“Mobile”
Harper’s Weekly, September
8, 1866, p. 566
This city is so
thoroughly uninteresting that your artist made but one
sketch there. That was the picture of the Magnolia
Avenue on the Shell Road-or rather what is left of it,
for many of the finest trees were cut down in getting
rand for the guns which were to defend the city-a
needless destruction, as they never fired a shot.
The Magnolia, when old,
is a handsome tree. It grows tall, and the deep, glossy
green of its leaves is a capital foil to the delicate
while of its large and perfumed blossoms. The trees
through which the Shell Road passes-the fashionable
drive of Mobile-have long been famous, and it is a
great pity so many of them have been destroyed.
Mobile was a terribly
demoralized city during the war, and it is not to be
wondered at.

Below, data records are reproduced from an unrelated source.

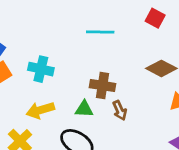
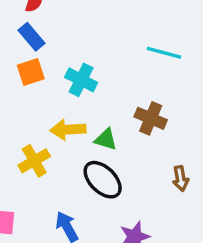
green triangle: (84, 109) -> (106, 139), moved
brown arrow: (120, 110) -> (181, 179), moved

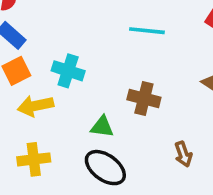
yellow arrow: (68, 130) -> (35, 106), moved
yellow cross: (34, 161) -> (34, 159), turned 32

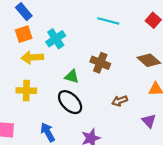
cyan cross: (68, 71) -> (56, 39), turned 30
brown arrow: (183, 154) -> (120, 101), turned 80

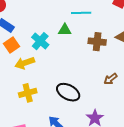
brown cross: (100, 63) -> (97, 42), moved
green triangle: (72, 76) -> (65, 30), moved

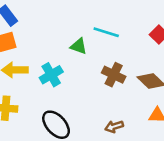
cyan cross: (40, 41) -> (51, 75), moved

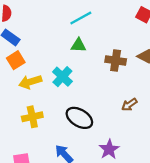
cyan line: (106, 32) -> (81, 18), moved, turned -30

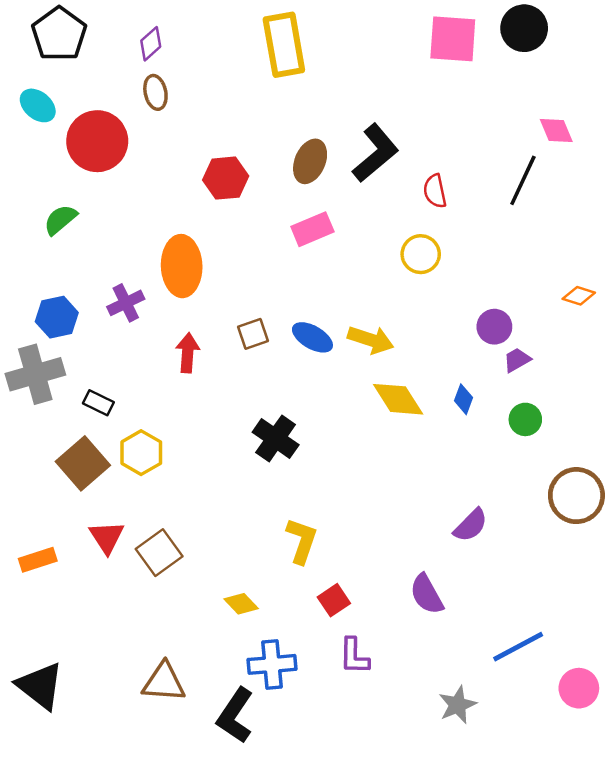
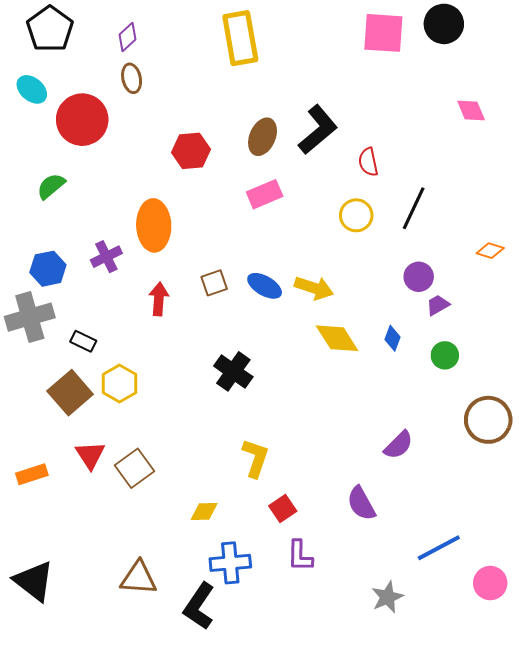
black line: (523, 180) -> (414, 208), moved
yellow diamond: (241, 604) -> (204, 512), turned -48

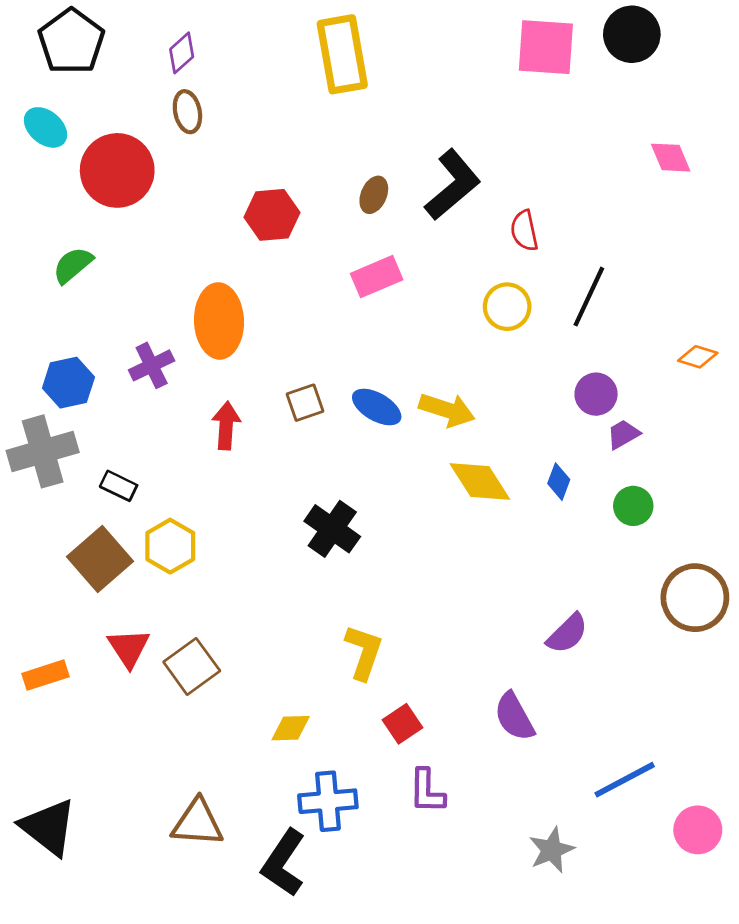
brown ellipse: (263, 137) -> (374, 195), size x0.7

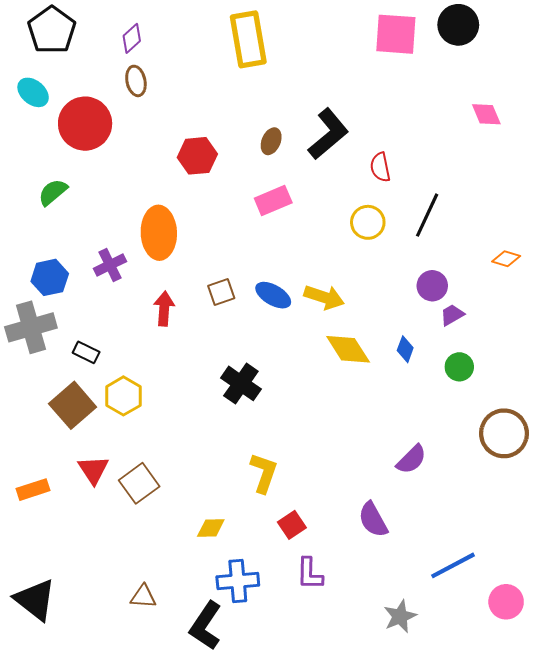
brown triangle: (197, 823) -> (143, 597), size x0.7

Garrisoned by a large force, which was
entirely without occupation till toward the close of
the war, such looseness pervaded its society as to make
it the subject of repeated strictures in the rebel
newspapers. Since it fell into Union hands it has shows
itself to be by no means a community where liberal or
peaceful sentiments reign; as witness the repeated
burnings of colored churches and school-houses,
“entirely the work of accident, unless the
[negroes] did it themselves,” as I was assured by
a citizen. These and other things-the result of bad
policy-are driving much of the trade and even the
merchants to New Orleans, whither many of the planters
of Alabama follow to get their supplies.